As we went up a spectacular landscape unfolded below us. What can I say, layers of fog between the vineyards, trees, and slowly, very slowly the sun was rising at the horizon. The higher we came, the wobblier Paul’s knees became and I must admit mine were a bit shaky at times too… But what a sight, this is undoubtedly the most fantastic sunrise we have ever experienced and it was definitely worth waiting for. The most amazing is how quiet it is (well, that is when the burners are not on) and how smooth the ride is. Absolutely amazing. We went up to 4700 feet (approx. 1600 meters) and the changing landscape was breathtaking. The both of us still are speechless about this experience and words would not do it any good. I can only say, if you have not done this before… go for it!!!!  It’s worth every penny!

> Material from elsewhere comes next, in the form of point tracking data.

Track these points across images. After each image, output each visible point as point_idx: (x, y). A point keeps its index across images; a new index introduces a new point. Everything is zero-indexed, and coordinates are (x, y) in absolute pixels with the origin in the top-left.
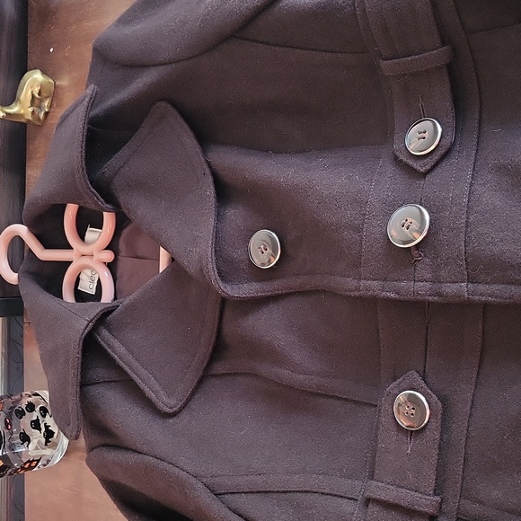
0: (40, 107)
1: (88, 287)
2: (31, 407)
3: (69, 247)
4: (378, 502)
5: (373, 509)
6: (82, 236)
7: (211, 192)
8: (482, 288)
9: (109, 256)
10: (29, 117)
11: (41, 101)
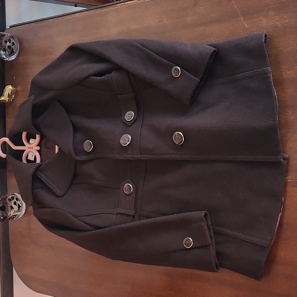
0: (11, 98)
1: (31, 158)
2: (13, 198)
3: (24, 145)
4: (120, 213)
5: (119, 216)
6: (28, 141)
7: (72, 128)
8: (143, 156)
9: (38, 148)
10: (7, 101)
11: (12, 95)
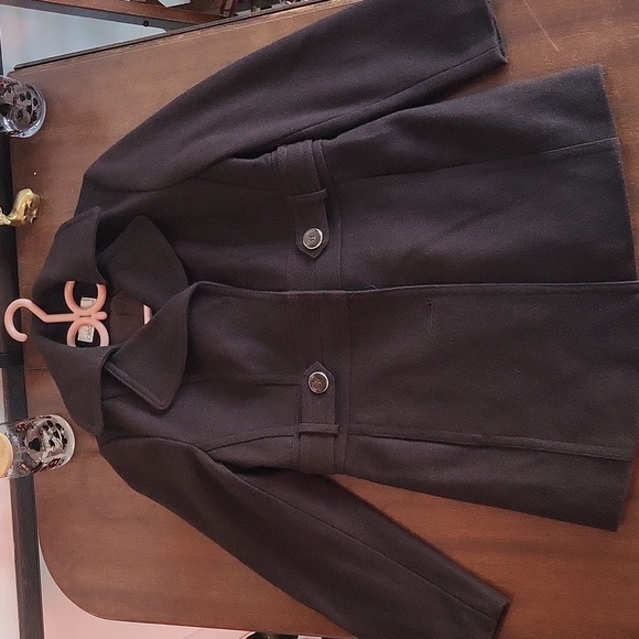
4: (307, 433)
5: (304, 437)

The landing was as smooth as the takeoff and as predicted by our pilot we landed in the fields behind chateau Yering. As a team we packed up the balloon and once that was done we were brought back to the chateau where we were treated on a stunning champagne breakfast with smoked salmon and caviar to celebrate the event. We spend some time chatting with our pilot and the other guests after which we said goodbye and left direction Sydney. But what memories did we leave behind, we kept on talking about it all day with big smiles on our faces.

Back on the road we hoped to cover as much ground as possible that day since Sydney was over 1000km away and things went, once again, better than planned. The roads were in good condition and yesterday evening at 20.00 we checked in at a campsite 120 km south of Sydney. It looked great, had a fantastic pool and was right at the beach so that is when we decided to have a resting day to recover from all our adventures….

The day after we completed the final stretch to Sydney, handed in our car and checked in our hotel. It was now time to explore our last Australian city of this trip.